Sunday nights are much worse than August, as at least the first couple of weeks of August are still vacation season.
By all accounts, the cruelest night is Sunday, right up there – or down there – on the calendar hate list with the day after Labor Day and Jan. 2 and practically any day in February.
So, as a service to us working schlubs everywhere, here are the top 10 ways on a Sunday night to distract yourself from thinking about work on Monday.
(10) Spend the evening studying the happy hour drink menu at your go-to bar so you can instantly order what you want at 5:01 p.m. on Friday. And again at 5:02 p.m. Friday.

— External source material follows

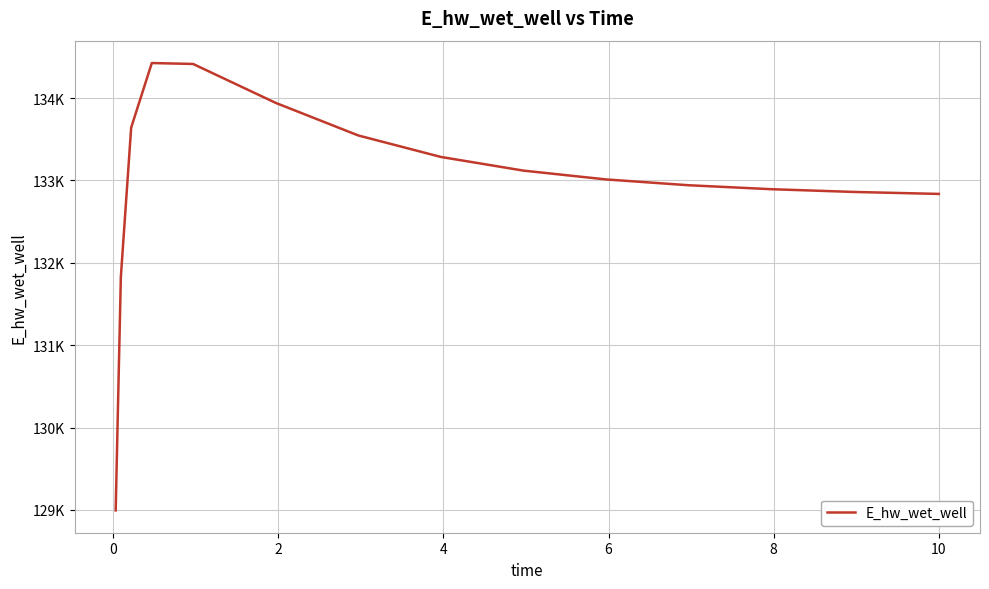

Does the chart display data point markers on the line(s)?

No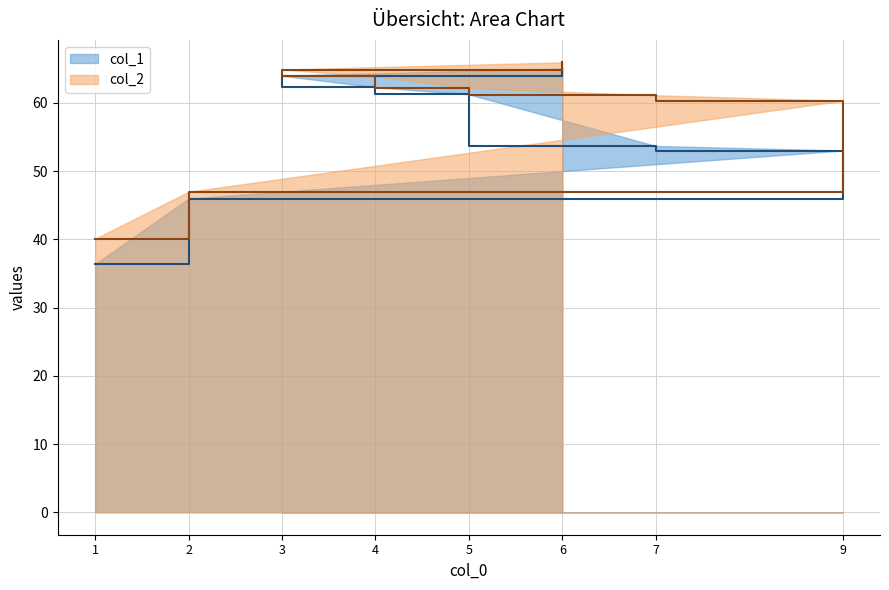

Where is col_2 nearest to the value 53?

2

(9) Hire the teenage computer geek who lives next door to hack your work’s computer system and credit you with a vacation day for every Monday through, oh, 2024.

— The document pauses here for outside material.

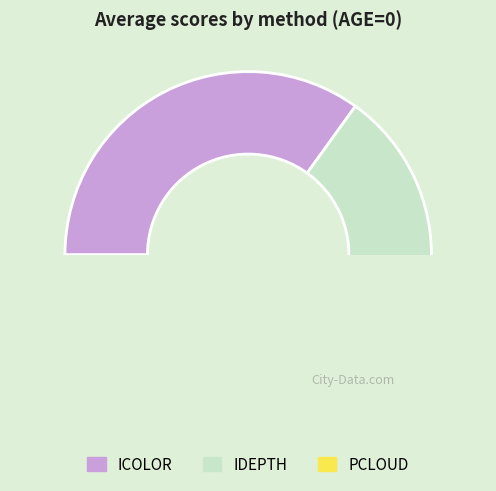

Is IDEPTH the majority of the pie?

No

(8) Fantasize briefly about what you would do if you won $50 million in the lottery: new home, sports car, world domination. Then get real and treat yourself to what you can actually afford – a $2 Frosty from Wendy’s.
(7) Make a list of the 17,458 things you’d rather do than go to work. Start with “have a colonoscopy.”
(6) Close your eyes, breathe slowly and deeply and imagine you’re on the beach on a sunny afternoon, the waves gently and hypnotically splashing ashore. Then hop in the car and drive to your local, polluted, duck-dropping infested community pond, which is the closest you’re going to get to real water in at least seven months.
(5) Make plans for the next 2,395 Saturdays. First up: Sleep in to noon (and that’s noon into Sunday).
(4) Plan a weeklong summer vacation that you will never take because one of the kids always gets sick or the vacation fund becomes the transmission-repair fund.
(3) Distraction No. 3 intentionally left blank because the writer’s mind is drawing a blank.
(2) Practice your coughing and wheezing so that they sound at least somewhat realistic when you call out sick Monday morning.
(1) Gather all of the alarm clocks and clock radios from the house in a pile in the yard and take a sledgehammer and smash them into tiny, little-bitty, gratifying pieces. Then set your smartphone alarm for 6 a.m. like you’ve been doing every damn work night for the last 10 years.